With permission from Andy Singer

9/1/08

Externalities and the True Economic Benefit of Cycling

Around mid-Auguest a survey came via the internet asking those in the bicycle and bicycle related industry to report their business related activities so the State can calculate the impact on the larger economy. In the comments section I noted that the impact should be more than simple value added in production, or even the amount paid to employees, because the use of a bike mitigates external expenses incurred when using other, less environmentally friendly forms of transportation. The fact that external costs of some industries are not included when calculating total financial impact clouds the real value of a particular output of goods or services.

A recent article in the N.Y. Times (8/31/08) pointed to this phenomena and supported this argument. In the article Louis Utchitelle notes: “Other shortcomings (of GDP outputs) have become apparent. The boom in prison construction, for example, has added greatly to the G.D.P., but the damage from the crimes that made the prison necessary is not subtracted. Neither is environmental damage nor depletion of forests, although lumbering shows up in governmental statistics as value added. So does health care, which is measured by the money spent, not by improvements in people’s  health. Obesity is on the rise in America, undermining health, but that is not subtracted.”

We know that cycling, as with other forms of exercise, has a positive health benefit and thus can reduce health care costs. We also know that pollution from cars causes environmental damage, not the least of which ends up causing damage to human health. And we know emission of CO2, which will have future consequences, is essentially zero when cycling.

This problem of capturing the future impact of existing emissions is addressed in the June 2008 issue of Scientific American. In The Ethics of Climate Change author John Broome details the moral challenges in accounting for external consequences when those consequences are “paid” by future generations. To simplify, economists discount the value of something in the future, even life.  How much they discount the future is the subject of debate.

Can we afford to continue ignoring externalities when calculating the value of an industry? Are cyclists shortchanged in public discussion weighing the benefits of various forms of transportation when the present and future value of cycling is not included in the benefit equation?

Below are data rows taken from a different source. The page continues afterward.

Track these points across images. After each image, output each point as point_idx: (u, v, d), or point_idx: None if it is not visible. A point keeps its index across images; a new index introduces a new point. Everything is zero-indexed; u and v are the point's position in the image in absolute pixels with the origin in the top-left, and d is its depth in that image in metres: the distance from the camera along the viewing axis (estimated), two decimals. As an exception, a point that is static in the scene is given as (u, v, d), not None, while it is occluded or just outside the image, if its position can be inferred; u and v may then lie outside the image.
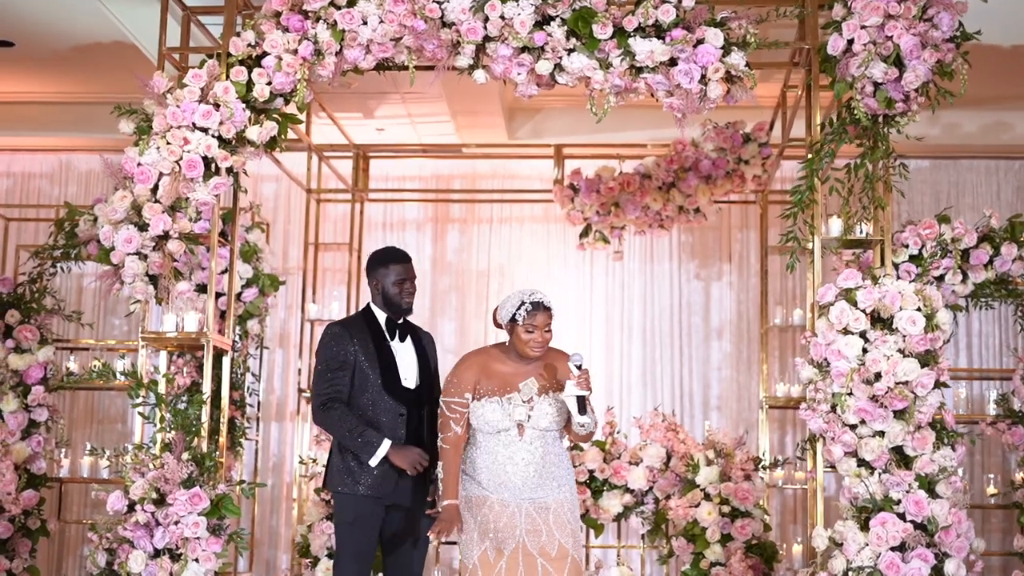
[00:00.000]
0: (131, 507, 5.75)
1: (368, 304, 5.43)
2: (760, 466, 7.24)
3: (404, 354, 5.32)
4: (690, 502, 7.02)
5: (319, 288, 9.22)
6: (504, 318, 4.96)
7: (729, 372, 9.63)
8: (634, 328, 9.73)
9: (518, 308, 4.89)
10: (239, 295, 7.25)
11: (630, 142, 8.85)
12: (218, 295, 6.70)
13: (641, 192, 8.35)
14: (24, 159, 10.00)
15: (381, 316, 5.35)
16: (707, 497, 7.01)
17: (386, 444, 5.08)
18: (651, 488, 7.40)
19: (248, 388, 7.47)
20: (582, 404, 4.78)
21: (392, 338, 5.32)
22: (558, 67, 5.82)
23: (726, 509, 6.95)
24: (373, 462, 5.08)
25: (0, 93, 9.07)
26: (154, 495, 5.71)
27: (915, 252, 6.52)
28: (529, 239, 9.90)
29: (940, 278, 6.62)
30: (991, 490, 7.91)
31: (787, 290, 9.42)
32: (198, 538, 5.71)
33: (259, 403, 7.89)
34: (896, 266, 6.30)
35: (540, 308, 4.88)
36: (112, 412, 9.65)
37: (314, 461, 7.37)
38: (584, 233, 8.72)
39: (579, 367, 4.82)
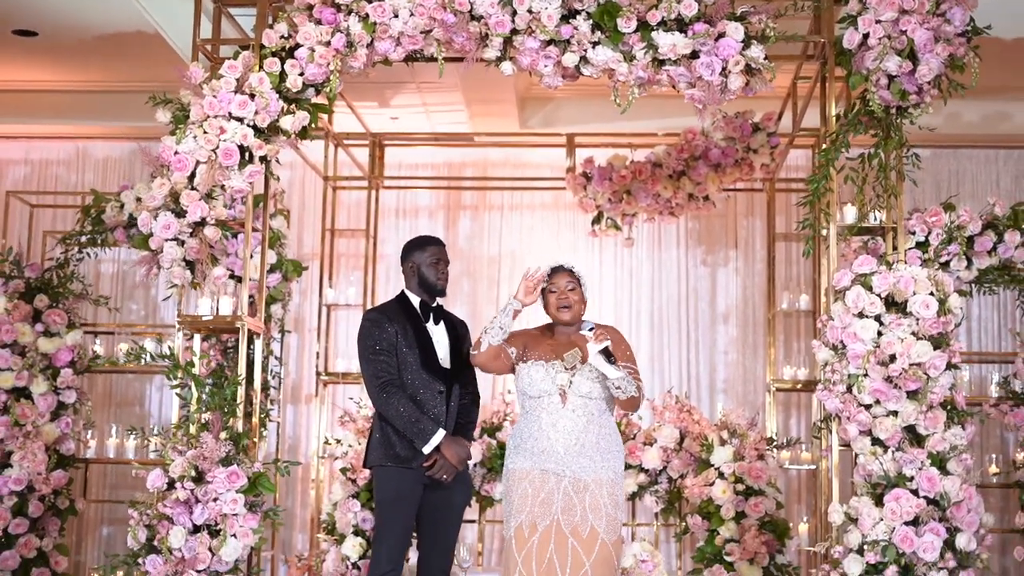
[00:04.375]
0: (171, 485, 5.94)
1: (403, 291, 5.64)
2: (773, 446, 7.45)
3: (439, 336, 5.54)
4: (705, 481, 7.23)
5: (334, 274, 9.39)
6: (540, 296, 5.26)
7: (735, 356, 9.80)
8: (642, 313, 9.89)
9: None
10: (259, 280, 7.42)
11: (640, 131, 8.98)
12: (238, 279, 6.88)
13: (652, 180, 8.51)
14: (42, 146, 10.14)
15: (415, 300, 5.57)
16: (721, 476, 7.23)
17: (440, 433, 5.29)
18: (665, 468, 7.60)
19: (271, 371, 7.66)
20: (607, 355, 4.97)
21: (427, 320, 5.53)
22: (583, 59, 6.00)
23: (740, 488, 7.16)
24: (426, 449, 5.28)
25: (22, 82, 9.21)
26: (193, 473, 5.89)
27: (921, 239, 6.70)
28: (540, 226, 10.04)
29: (945, 264, 6.82)
30: (993, 469, 8.15)
31: (792, 276, 9.58)
32: (236, 515, 5.89)
33: (280, 385, 8.07)
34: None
35: (558, 270, 5.22)
36: (129, 395, 9.82)
37: (339, 442, 7.55)
38: (596, 220, 8.89)
39: (590, 329, 5.05)
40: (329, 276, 9.23)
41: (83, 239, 7.78)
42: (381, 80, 8.40)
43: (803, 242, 6.41)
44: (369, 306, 9.11)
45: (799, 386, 8.70)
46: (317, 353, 9.14)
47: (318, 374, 9.05)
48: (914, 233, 6.67)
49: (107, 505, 9.48)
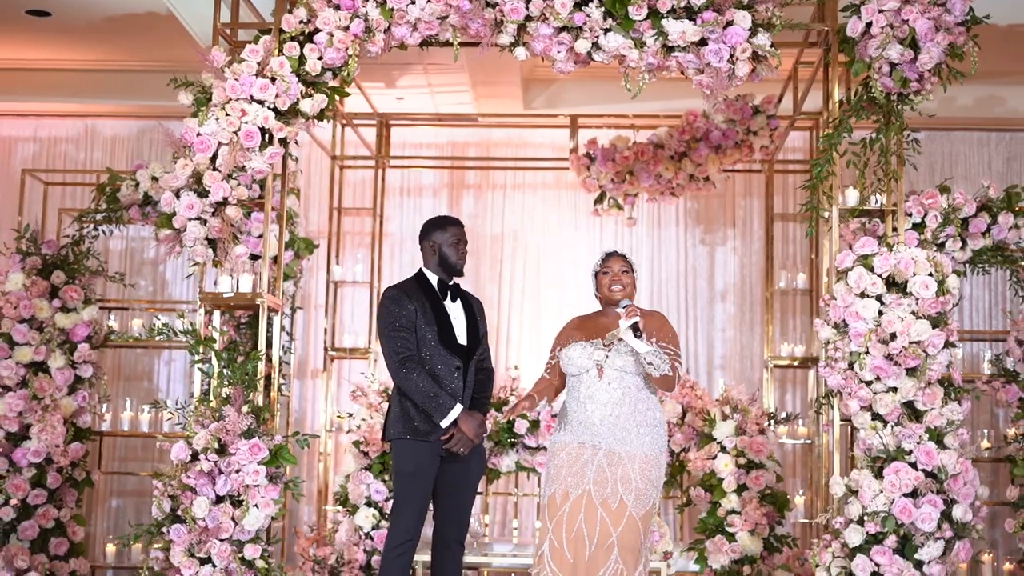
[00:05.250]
0: (194, 456, 6.12)
1: (420, 269, 5.82)
2: (772, 421, 7.67)
3: (456, 313, 5.73)
4: (708, 454, 7.45)
5: (341, 251, 9.56)
6: (592, 279, 5.52)
7: (732, 333, 9.97)
8: (642, 291, 9.93)
9: (596, 262, 5.52)
10: (276, 258, 7.58)
11: (642, 112, 9.12)
12: (254, 257, 7.05)
13: (654, 161, 8.69)
14: (51, 124, 10.25)
15: (434, 278, 5.75)
16: (723, 450, 7.45)
17: (458, 408, 5.48)
18: (667, 442, 7.78)
19: (283, 347, 7.82)
20: (636, 330, 5.16)
21: (444, 298, 5.72)
22: (595, 46, 6.17)
23: (742, 461, 7.38)
24: (444, 423, 5.47)
25: (33, 61, 9.33)
26: (216, 445, 6.07)
27: (917, 220, 6.89)
28: (542, 205, 10.19)
29: (941, 245, 7.02)
30: (984, 444, 8.37)
31: (789, 255, 9.75)
32: (258, 485, 6.08)
33: (292, 361, 8.23)
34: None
35: (612, 255, 5.52)
36: (138, 369, 9.97)
37: (351, 416, 7.74)
38: (599, 200, 9.07)
39: (625, 306, 5.27)
40: (336, 254, 9.40)
41: (98, 217, 7.92)
42: (389, 61, 8.53)
43: (801, 222, 6.58)
44: (376, 283, 9.31)
45: (795, 363, 8.91)
46: (325, 329, 9.32)
47: (326, 350, 9.23)
48: (911, 215, 6.86)
49: (116, 477, 9.62)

That’s the question for this installment of NewsCycle.

The New Gold Standard

10/22/09: Compared to most U.S. cities, Eugene is a cycling town, a fact confirmed by the League of American Bicyclists, which recently awarded gold status for local efforts to increase biking. Our officials and advocates should be proud of this achievement. And that's the problem.

By the League's own admission, their standards are a starting place given the current rate of cycling in the nation. Portland Oregon, which retains the League's highest level, platinum, pales by comparison to cities around the world regarding cyclist education, infrastructure, and promotion. For example, Tokyo achieves 20% of trips by bike, Copenhagen attains 37% and Amsterdam sustains a 40% mode share.

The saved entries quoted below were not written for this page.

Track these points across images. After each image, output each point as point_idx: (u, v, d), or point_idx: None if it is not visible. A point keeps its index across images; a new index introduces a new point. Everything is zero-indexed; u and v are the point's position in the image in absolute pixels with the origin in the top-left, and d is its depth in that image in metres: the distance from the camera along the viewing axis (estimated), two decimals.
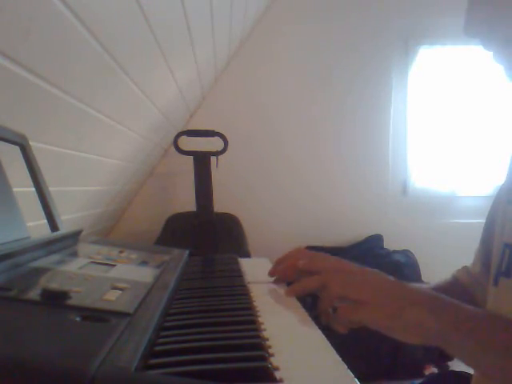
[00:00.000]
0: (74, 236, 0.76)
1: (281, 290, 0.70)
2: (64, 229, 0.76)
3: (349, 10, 2.18)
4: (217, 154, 1.80)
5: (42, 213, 0.74)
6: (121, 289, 0.50)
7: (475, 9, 0.56)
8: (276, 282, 0.76)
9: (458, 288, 0.83)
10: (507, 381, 0.52)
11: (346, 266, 0.63)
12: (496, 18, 0.55)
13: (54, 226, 0.74)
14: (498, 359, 0.52)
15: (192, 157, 1.81)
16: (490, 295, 0.70)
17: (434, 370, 1.73)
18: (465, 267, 0.85)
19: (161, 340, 0.42)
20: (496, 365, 0.52)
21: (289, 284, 0.74)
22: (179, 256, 0.84)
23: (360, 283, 0.58)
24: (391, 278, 0.60)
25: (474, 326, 0.54)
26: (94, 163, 1.25)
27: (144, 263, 0.69)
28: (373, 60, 2.21)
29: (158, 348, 0.40)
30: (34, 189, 0.73)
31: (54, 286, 0.48)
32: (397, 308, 0.55)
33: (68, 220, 1.21)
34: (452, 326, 0.53)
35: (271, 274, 0.77)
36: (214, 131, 1.81)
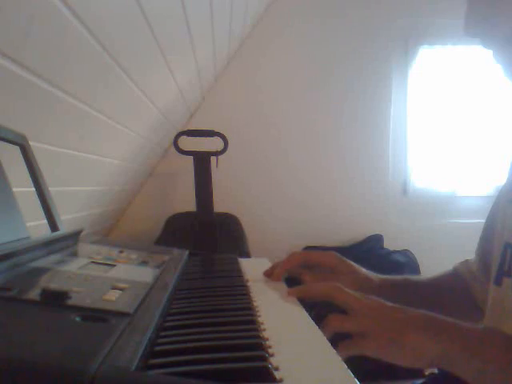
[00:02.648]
0: (74, 236, 0.76)
1: (281, 289, 0.70)
2: (64, 229, 0.76)
3: (349, 10, 2.18)
4: (217, 153, 1.79)
5: (42, 213, 0.74)
6: (121, 289, 0.50)
7: (475, 8, 0.56)
8: (272, 279, 0.76)
9: (458, 280, 0.84)
10: None
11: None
12: (496, 17, 0.55)
13: (53, 226, 0.74)
14: (499, 374, 0.52)
15: (192, 157, 1.81)
16: (490, 294, 0.70)
17: (435, 370, 1.73)
18: (466, 261, 0.86)
19: (161, 340, 0.42)
20: (498, 379, 0.52)
21: (289, 283, 0.74)
22: (179, 256, 0.84)
23: (358, 315, 0.58)
24: (387, 303, 0.60)
25: (474, 344, 0.54)
26: (94, 163, 1.25)
27: (144, 263, 0.69)
28: (373, 60, 2.21)
29: (158, 348, 0.40)
30: (34, 189, 0.73)
31: (54, 286, 0.48)
32: (395, 335, 0.55)
33: (68, 220, 1.21)
34: (452, 345, 0.53)
35: (266, 274, 0.77)
36: (213, 131, 1.81)
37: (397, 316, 0.57)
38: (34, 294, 0.42)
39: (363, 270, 0.82)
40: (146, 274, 0.62)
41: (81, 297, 0.44)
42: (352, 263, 0.82)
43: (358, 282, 0.80)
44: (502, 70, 0.59)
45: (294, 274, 0.79)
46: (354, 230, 2.22)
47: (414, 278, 0.89)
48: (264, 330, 0.48)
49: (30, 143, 0.74)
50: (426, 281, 0.87)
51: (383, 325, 0.56)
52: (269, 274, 0.77)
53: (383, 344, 0.55)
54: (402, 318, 0.57)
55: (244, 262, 0.88)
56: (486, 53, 0.58)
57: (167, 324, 0.47)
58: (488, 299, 0.71)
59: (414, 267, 2.11)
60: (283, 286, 0.73)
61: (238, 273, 0.77)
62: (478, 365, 0.52)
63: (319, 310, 0.58)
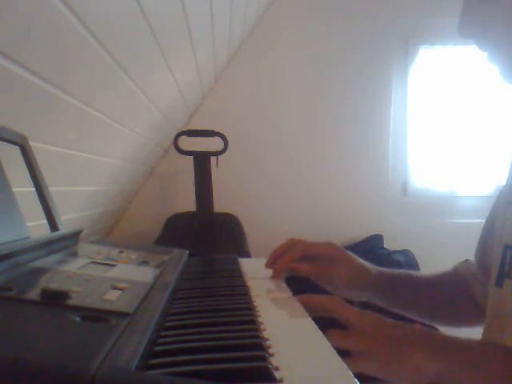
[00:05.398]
0: (74, 236, 0.76)
1: (281, 289, 0.70)
2: (64, 229, 0.76)
3: (349, 10, 2.18)
4: (217, 153, 1.79)
5: (42, 213, 0.74)
6: (121, 289, 0.50)
7: (469, 9, 0.56)
8: (274, 275, 0.76)
9: (458, 279, 0.84)
10: None
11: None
12: (490, 19, 0.55)
13: (53, 226, 0.74)
14: None
15: (192, 157, 1.81)
16: (491, 296, 0.70)
17: None
18: (467, 260, 0.86)
19: (161, 340, 0.42)
20: None
21: (289, 282, 0.75)
22: (179, 256, 0.84)
23: (358, 332, 0.57)
24: (387, 319, 0.59)
25: (474, 359, 0.54)
26: (94, 163, 1.25)
27: (144, 263, 0.69)
28: (373, 60, 2.21)
29: (158, 348, 0.40)
30: (34, 189, 0.73)
31: (54, 286, 0.48)
32: (393, 355, 0.54)
33: (68, 220, 1.21)
34: (452, 362, 0.53)
35: (268, 266, 0.78)
36: (213, 131, 1.81)
37: (396, 334, 0.57)
38: (33, 294, 0.42)
39: (360, 260, 0.83)
40: (146, 274, 0.62)
41: (81, 297, 0.44)
42: (350, 253, 0.82)
43: (354, 270, 0.80)
44: (498, 72, 0.59)
45: (292, 271, 0.79)
46: (354, 230, 2.22)
47: (414, 273, 0.89)
48: (264, 329, 0.48)
49: (30, 143, 0.74)
50: (426, 277, 0.87)
51: (383, 344, 0.56)
52: (270, 265, 0.78)
53: (382, 364, 0.55)
54: (402, 335, 0.57)
55: (244, 262, 0.88)
56: (481, 54, 0.58)
57: (167, 324, 0.47)
58: (488, 300, 0.71)
59: (413, 267, 2.11)
60: (283, 285, 0.73)
61: (237, 273, 0.77)
62: (480, 380, 0.52)
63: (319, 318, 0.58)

Eugene should be above single digit numbers given its bikeable size, mild climate, and influx of bike riding college students. But it's 8% mode share is considered exceptional in the U.S., where fewer than 1% cycle regularly.

Our gold award deserves celebration, but tempered with an understanding that there is much more to do. To increase cycling, the city should establish a specific ordinance allowing bicycle parking to substitute for a percentage of car parking, work harder to reduce bicycle theft, and establish a program for city employees to receive incentives for biking to work, as does the successful program in Edmonds, Oklahoma.

Gold is a great achievement, but it should not satisfy advocates or embolden detractors into thinking this relative merit is sufficient. Instead, Eugene should continue to make cycling a priority to protect our environment, reduce dependence on foreign oil, and improve the health of our citizens.